Première lecture, donc, de Jim Harrison, mieux vaut tard que jamais. En goûtant la puissance de cette écriture, sa densité, j'ai compris pourquoi et comment les récits de Jim Harrison envoûtaient. Et j'ai été surprise. Si je m'attendais au souffle narratif et descriptif, je ne m'attendais pas à ce mélange des genres, entre crudité-brutalité et évocations culturelles, si intimement liées. Dans cette nouvelle, la littérature et le piano sont omniprésents. 

Comme l'indique le titre, il s'agit d'un récit d'apprentissage, une enfant qui grandit dans le Montana - celui de l'élevage, de la chasse - dans les années 80, après la décision de son père de changer de vie. Elle y vit une vie sauvage, d'une - solitude aussi vaste que le paysage -, de balades à cheval ou de lectures. Sa découverte de la littérature, des auteurs américains, des questions que suscitent ses lectures, ainsi que les moments au piano qui apaisent la jeune héroïne parsèment les pages autant que les coups de fusils et les coups à boire.

Sarah, cette jeune fille, devenue lycéenne, n'est pas tant en quête de vengeance qu'en quête de sens, de réponses, de la compréhension rassurante qu'elles pourraient lui apporter.

" Elle pensa au mal qu'on pouvait faire à quelqu'un, un mal parfois incalculable, et puis il y avait aussi le mal qu'on se faisait parfois à soi-même , en s'endurcissant. "

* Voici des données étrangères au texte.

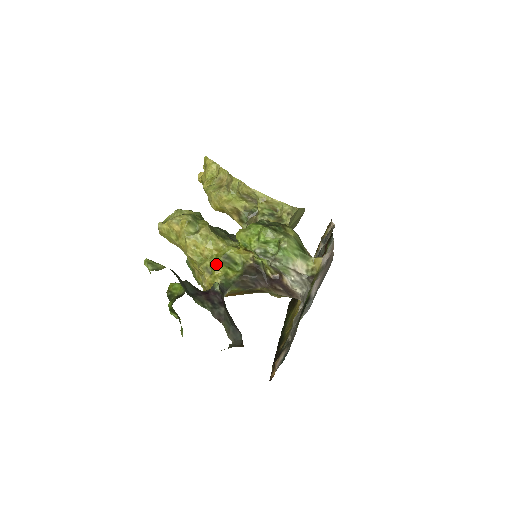
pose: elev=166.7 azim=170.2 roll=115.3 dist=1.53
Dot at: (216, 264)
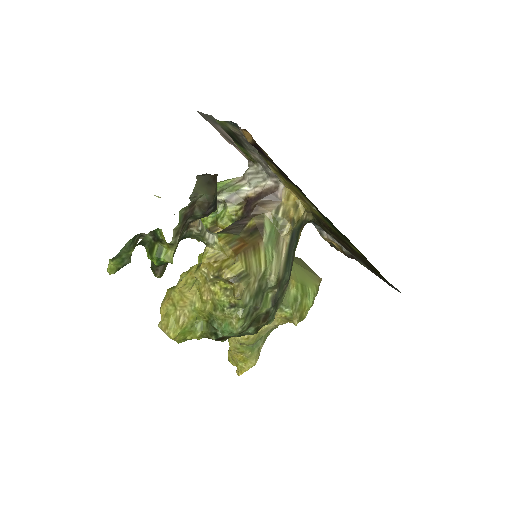
Dot at: (199, 255)
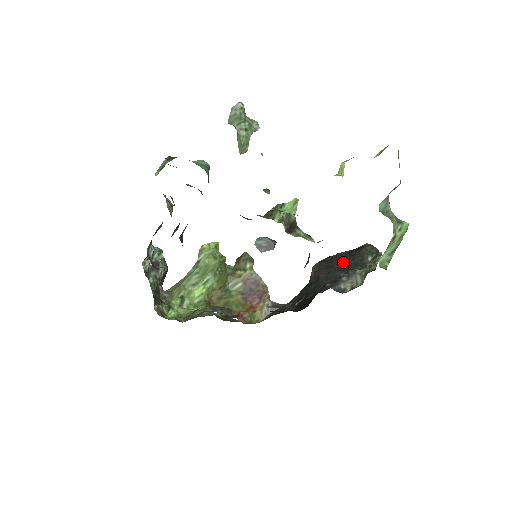
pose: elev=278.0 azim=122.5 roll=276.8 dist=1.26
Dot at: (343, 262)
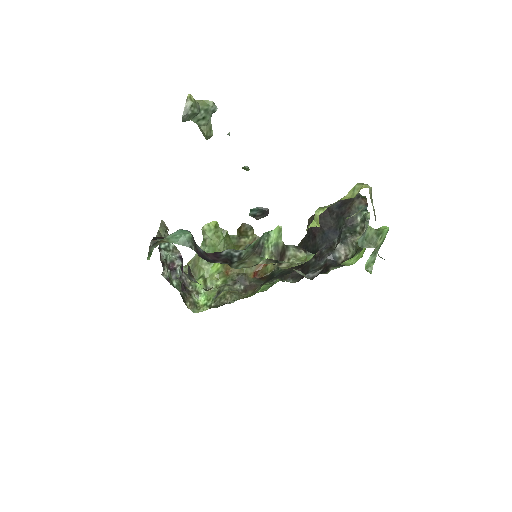
Dot at: (335, 219)
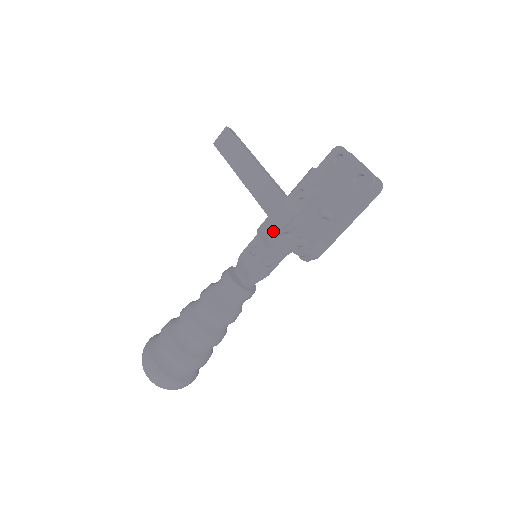
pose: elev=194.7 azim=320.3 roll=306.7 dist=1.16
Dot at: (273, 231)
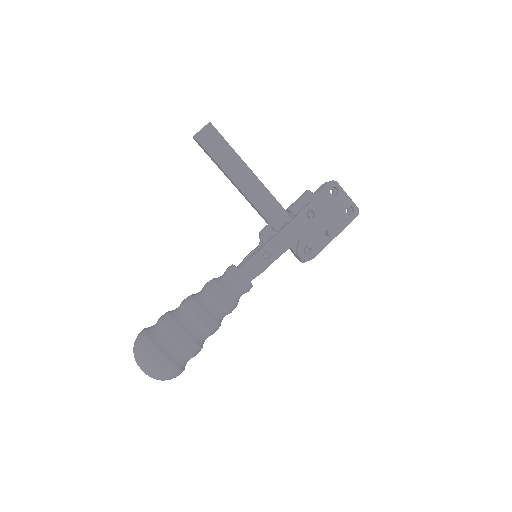
Dot at: (289, 242)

L'émotion, comme l'humanité des personnages, affleure, simplement, évidente. C'est un singulier portrait d'adolescente que signe Jim Harrison dans cette nouvelle, avec la force de l'écriture pour en dessiner les fragilités et les douleurs, avec, en creux, en ombres, ce petit monde du Montana qui - "était peut-être immense, mais il vous enfermait." , des portraits d'autres femmes, et celui du vieux cow-boy Tim, de son amitié improbable et magnifique avec Sarah.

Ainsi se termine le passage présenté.